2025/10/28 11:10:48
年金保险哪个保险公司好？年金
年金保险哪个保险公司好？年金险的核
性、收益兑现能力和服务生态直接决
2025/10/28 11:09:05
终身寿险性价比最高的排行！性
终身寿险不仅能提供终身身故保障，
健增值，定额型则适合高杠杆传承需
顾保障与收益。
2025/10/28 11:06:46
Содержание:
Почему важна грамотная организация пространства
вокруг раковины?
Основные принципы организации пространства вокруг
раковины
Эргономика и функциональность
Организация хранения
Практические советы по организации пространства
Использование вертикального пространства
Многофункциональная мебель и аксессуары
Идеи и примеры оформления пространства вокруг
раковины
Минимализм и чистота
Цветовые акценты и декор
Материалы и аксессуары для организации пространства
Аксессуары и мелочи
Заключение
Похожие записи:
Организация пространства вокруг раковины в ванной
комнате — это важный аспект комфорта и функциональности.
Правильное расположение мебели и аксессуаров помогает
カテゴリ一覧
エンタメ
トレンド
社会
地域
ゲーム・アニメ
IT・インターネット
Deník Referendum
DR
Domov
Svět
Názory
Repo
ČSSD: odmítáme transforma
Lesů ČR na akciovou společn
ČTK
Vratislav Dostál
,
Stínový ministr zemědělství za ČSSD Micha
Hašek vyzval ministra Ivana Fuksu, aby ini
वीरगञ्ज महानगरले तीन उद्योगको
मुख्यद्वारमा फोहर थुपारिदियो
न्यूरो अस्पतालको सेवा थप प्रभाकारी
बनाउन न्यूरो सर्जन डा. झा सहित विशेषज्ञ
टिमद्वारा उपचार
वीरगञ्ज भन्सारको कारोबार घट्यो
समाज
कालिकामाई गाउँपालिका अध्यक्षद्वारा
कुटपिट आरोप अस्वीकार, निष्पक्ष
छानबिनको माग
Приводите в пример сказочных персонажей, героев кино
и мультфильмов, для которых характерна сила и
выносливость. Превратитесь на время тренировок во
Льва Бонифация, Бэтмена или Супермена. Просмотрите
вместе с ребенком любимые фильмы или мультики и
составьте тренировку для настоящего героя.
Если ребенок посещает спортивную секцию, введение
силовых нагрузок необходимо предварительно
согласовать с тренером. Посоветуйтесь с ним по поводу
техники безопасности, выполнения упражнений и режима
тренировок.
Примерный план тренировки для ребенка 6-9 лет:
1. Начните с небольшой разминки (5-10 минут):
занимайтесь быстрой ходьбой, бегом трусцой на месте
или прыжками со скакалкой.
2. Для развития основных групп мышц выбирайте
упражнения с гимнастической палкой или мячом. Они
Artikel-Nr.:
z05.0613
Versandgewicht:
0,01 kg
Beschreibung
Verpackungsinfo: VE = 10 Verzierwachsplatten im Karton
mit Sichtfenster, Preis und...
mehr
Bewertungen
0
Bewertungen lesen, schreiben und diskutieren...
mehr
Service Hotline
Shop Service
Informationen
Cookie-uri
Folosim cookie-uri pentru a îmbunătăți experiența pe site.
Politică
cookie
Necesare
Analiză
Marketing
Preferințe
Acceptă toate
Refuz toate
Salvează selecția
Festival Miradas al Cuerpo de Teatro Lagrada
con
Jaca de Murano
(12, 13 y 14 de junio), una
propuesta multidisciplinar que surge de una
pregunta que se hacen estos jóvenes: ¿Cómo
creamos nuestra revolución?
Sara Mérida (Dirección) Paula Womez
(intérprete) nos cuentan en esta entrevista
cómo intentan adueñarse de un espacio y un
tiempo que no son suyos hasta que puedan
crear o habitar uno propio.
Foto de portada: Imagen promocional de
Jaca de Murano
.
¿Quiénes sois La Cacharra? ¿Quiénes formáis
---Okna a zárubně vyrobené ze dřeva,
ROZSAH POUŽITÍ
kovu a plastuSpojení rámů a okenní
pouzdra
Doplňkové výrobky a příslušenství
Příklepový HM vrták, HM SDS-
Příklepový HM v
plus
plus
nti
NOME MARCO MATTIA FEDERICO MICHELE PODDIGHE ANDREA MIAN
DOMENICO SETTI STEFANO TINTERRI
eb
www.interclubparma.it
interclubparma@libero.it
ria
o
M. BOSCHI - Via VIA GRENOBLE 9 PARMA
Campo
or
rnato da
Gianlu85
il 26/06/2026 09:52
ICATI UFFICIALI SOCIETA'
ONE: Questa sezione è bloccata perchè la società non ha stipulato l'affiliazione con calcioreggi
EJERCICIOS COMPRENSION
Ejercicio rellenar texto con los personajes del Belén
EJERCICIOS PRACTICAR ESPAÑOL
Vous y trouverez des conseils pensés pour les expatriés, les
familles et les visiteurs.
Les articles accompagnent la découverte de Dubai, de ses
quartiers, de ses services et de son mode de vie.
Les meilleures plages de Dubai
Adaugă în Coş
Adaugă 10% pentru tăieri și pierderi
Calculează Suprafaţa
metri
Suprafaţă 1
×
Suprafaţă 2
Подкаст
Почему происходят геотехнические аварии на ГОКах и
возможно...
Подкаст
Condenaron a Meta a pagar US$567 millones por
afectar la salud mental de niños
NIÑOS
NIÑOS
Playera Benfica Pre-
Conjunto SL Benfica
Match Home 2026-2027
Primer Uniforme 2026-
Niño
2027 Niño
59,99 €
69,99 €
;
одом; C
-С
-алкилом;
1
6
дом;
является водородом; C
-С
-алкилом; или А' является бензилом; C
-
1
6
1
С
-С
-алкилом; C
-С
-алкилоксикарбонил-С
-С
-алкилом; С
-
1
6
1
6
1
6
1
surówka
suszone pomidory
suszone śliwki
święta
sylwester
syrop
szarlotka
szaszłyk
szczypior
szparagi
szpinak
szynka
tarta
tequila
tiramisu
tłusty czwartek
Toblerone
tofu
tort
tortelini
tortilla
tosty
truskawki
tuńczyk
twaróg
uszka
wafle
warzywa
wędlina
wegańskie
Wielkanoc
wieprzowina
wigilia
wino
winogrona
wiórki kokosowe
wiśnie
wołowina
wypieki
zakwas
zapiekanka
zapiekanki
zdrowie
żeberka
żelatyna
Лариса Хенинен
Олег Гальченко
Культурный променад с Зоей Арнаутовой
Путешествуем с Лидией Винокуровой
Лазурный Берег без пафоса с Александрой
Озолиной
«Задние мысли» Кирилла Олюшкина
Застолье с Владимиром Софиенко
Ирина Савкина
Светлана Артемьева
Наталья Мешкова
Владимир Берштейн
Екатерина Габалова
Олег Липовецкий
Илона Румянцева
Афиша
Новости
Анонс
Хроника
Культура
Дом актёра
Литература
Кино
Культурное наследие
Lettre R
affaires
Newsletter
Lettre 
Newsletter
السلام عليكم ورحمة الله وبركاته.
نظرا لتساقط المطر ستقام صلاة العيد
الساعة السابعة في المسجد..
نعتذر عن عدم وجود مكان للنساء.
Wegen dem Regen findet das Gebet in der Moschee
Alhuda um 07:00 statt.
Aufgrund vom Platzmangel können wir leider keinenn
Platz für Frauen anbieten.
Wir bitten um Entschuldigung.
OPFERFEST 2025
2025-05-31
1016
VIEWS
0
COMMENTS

────────────────────────────────────────

- **How to complete this task**
Copy out the text of every entry above word for word, line for line.

- **Task answer**
2025/10/28 11:10:48
年金保险哪个保险公司好？年金
年金保险哪个保险公司好？年金险的核
性、收益兑现能力和服务生态直接决
2025/10/28 11:09:05
终身寿险性价比最高的排行！性
终身寿险不仅能提供终身身故保障，
健增值，定额型则适合高杠杆传承需
顾保障与收益。
2025/10/28 11:06:46
Содержание:
Почему важна грамотная организация пространства
вокруг раковины?
Основные принципы организации пространства вокруг
раковины
Эргономика и функциональность
Организация хранения
Практические советы по организации пространства
Использование вертикального пространства
Многофункциональная мебель и аксессуары
Идеи и примеры оформления пространства вокруг
раковины
Минимализм и чистота
Цветовые акценты и декор
Материалы и аксессуары для организации пространства
Аксессуары и мелочи
Заключение
Похожие записи:
Организация пространства вокруг раковины в ванной
комнате — это важный аспект комфорта и функциональности.
Правильное расположение мебели и аксессуаров помогает
カテゴリ一覧
エンタメ
トレンド
社会
地域
ゲーム・アニメ
IT・インターネット
Deník Referendum
DR
Domov
Svět
Názory
Repo
ČSSD: odmítáme transforma
Lesů ČR na akciovou společn
ČTK
Vratislav Dostál
,
Stínový ministr zemědělství za ČSSD Micha
Hašek vyzval ministra Ivana Fuksu, aby ini
वीरगञ्ज महानगरले तीन उद्योगको
मुख्यद्वारमा फोहर थुपारिदियो
न्यूरो अस्पतालको सेवा थप प्रभाकारी
बनाउन न्यूरो सर्जन डा. झा सहित विशेषज्ञ
टिमद्वारा उपचार
वीरगञ्ज भन्सारको कारोबार घट्यो
समाज
कालिकामाई गाउँपालिका अध्यक्षद्वारा
कुटपिट आरोप अस्वीकार, निष्पक्ष
छानबिनको माग
Приводите в пример сказочных персонажей, героев кино
и мультфильмов, для которых характерна сила и
выносливость. Превратитесь на время тренировок во
Льва Бонифация, Бэтмена или Супермена. Просмотрите
вместе с ребенком любимые фильмы или мультики и
составьте тренировку для настоящего героя.
Если ребенок посещает спортивную секцию, введение
силовых нагрузок необходимо предварительно
согласовать с тренером. Посоветуйтесь с ним по поводу
техники безопасности, выполнения упражнений и режима
тренировок.
Примерный план тренировки для ребенка 6-9 лет:
1. Начните с небольшой разминки (5-10 минут):
занимайтесь быстрой ходьбой, бегом трусцой на месте
или прыжками со скакалкой.
2. Для развития основных групп мышц выбирайте
упражнения с гимнастической палкой или мячом. Они
Artikel-Nr.:
z05.0613
Versandgewicht:
0,01 kg
Beschreibung
Verpackungsinfo: VE = 10 Verzierwachsplatten im Karton
mit Sichtfenster, Preis und...
mehr
Bewertungen
0
Bewertungen lesen, schreiben und diskutieren...
mehr
Service Hotline
Shop Service
Informationen
Cookie-uri
Folosim cookie-uri pentru a îmbunătăți experiența pe site.
Politică
cookie
Necesare
Analiză
Marketing
Preferințe
Acceptă toate
Refuz toate
Salvează selecția
Festival Miradas al Cuerpo de Teatro Lagrada
con
Jaca de Murano
(12, 13 y 14 de junio), una
propuesta multidisciplinar que surge de una
pregunta que se hacen estos jóvenes: ¿Cómo
creamos nuestra revolución?
Sara Mérida (Dirección) Paula Womez
(intérprete) nos cuentan en esta entrevista
cómo intentan adueñarse de un espacio y un
tiempo que no son suyos hasta que puedan
crear o habitar uno propio.
Foto de portada: Imagen promocional de
Jaca de Murano
.
¿Quiénes sois La Cacharra? ¿Quiénes formáis
---Okna a zárubně vyrobené ze dřeva,
ROZSAH POUŽITÍ
kovu a plastuSpojení rámů a okenní
pouzdra
Doplňkové výrobky a příslušenství
Příklepový HM vrták, HM SDS-
Příklepový HM v
plus
plus
nti
NOME MARCO MATTIA FEDERICO MICHELE PODDIGHE ANDREA MIAN
DOMENICO SETTI STEFANO TINTERRI
eb
www.interclubparma.it
interclubparma@libero.it
ria
o
M. BOSCHI - Via VIA GRENOBLE 9 PARMA
Campo
or
rnato da
Gianlu85
il 26/06/2026 09:52
ICATI UFFICIALI SOCIETA'
ONE: Questa sezione è bloccata perchè la società non ha stipulato l'affiliazione con calcioreggi
EJERCICIOS COMPRENSION
Ejercicio rellenar texto con los personajes del Belén
EJERCICIOS PRACTICAR ESPAÑOL
Vous y trouverez des conseils pensés pour les expatriés, les
familles et les visiteurs.
Les articles accompagnent la découverte de Dubai, de ses
quartiers, de ses services et de son mode de vie.
Les meilleures plages de Dubai
Adaugă în Coş
Adaugă 10% pentru tăieri și pierderi
Calculează Suprafaţa
metri
Suprafaţă 1
×
Suprafaţă 2
Подкаст
Почему происходят геотехнические аварии на ГОКах и
возможно...
Подкаст
Condenaron a Meta a pagar US$567 millones por
afectar la salud mental de niños
NIÑOS
NIÑOS
Playera Benfica Pre-
Conjunto SL Benfica
Match Home 2026-2027
Primer Uniforme 2026-
Niño
2027 Niño
59,99 €
69,99 €
;
одом; C
-С
-алкилом;
1
6
дом;
является водородом; C
-С
-алкилом; или А' является бензилом; C
-
1
6
1
С
-С
-алкилом; C
-С
-алкилоксикарбонил-С
-С
-алкилом; С
-
1
6
1
6
1
6
1
surówka
suszone pomidory
suszone śliwki
święta
sylwester
syrop
szarlotka
szaszłyk
szczypior
szparagi
szpinak
szynka
tarta
tequila
tiramisu
tłusty czwartek
Toblerone
tofu
tort
tortelini
tortilla
tosty
truskawki
tuńczyk
twaróg
uszka
wafle
warzywa
wędlina
wegańskie
Wielkanoc
wieprzowina
wigilia
wino
winogrona
wiórki kokosowe
wiśnie
wołowina
wypieki
zakwas
zapiekanka
zapiekanki
zdrowie
żeberka
żelatyna
Лариса Хенинен
Олег Гальченко
Культурный променад с Зоей Арнаутовой
Путешествуем с Лидией Винокуровой
Лазурный Берег без пафоса с Александрой
Озолиной
«Задние мысли» Кирилла Олюшкина
Застолье с Владимиром Софиенко
Ирина Савкина
Светлана Артемьева
Наталья Мешкова
Владимир Берштейн
Екатерина Габалова
Олег Липовецкий
Илона Румянцева
Афиша
Новости
Анонс
Хроника
Культура
Дом актёра
Литература
Кино
Культурное наследие
Lettre R
affaires
Newsletter
Lettre 
Newsletter
السلام عليكم ورحمة الله وبركاته.
نظرا لتساقط المطر ستقام صلاة العيد
الساعة السابعة في المسجد..
نعتذر عن عدم وجود مكان للنساء.
Wegen dem Regen findet das Gebet in der Moschee
Alhuda um 07:00 statt.
Aufgrund vom Platzmangel können wir leider keinenn
Platz für Frauen anbieten.
Wir bitten um Entschuldigung.
OPFERFEST 2025
2025-05-31
1016
VIEWS
0
COMMENTS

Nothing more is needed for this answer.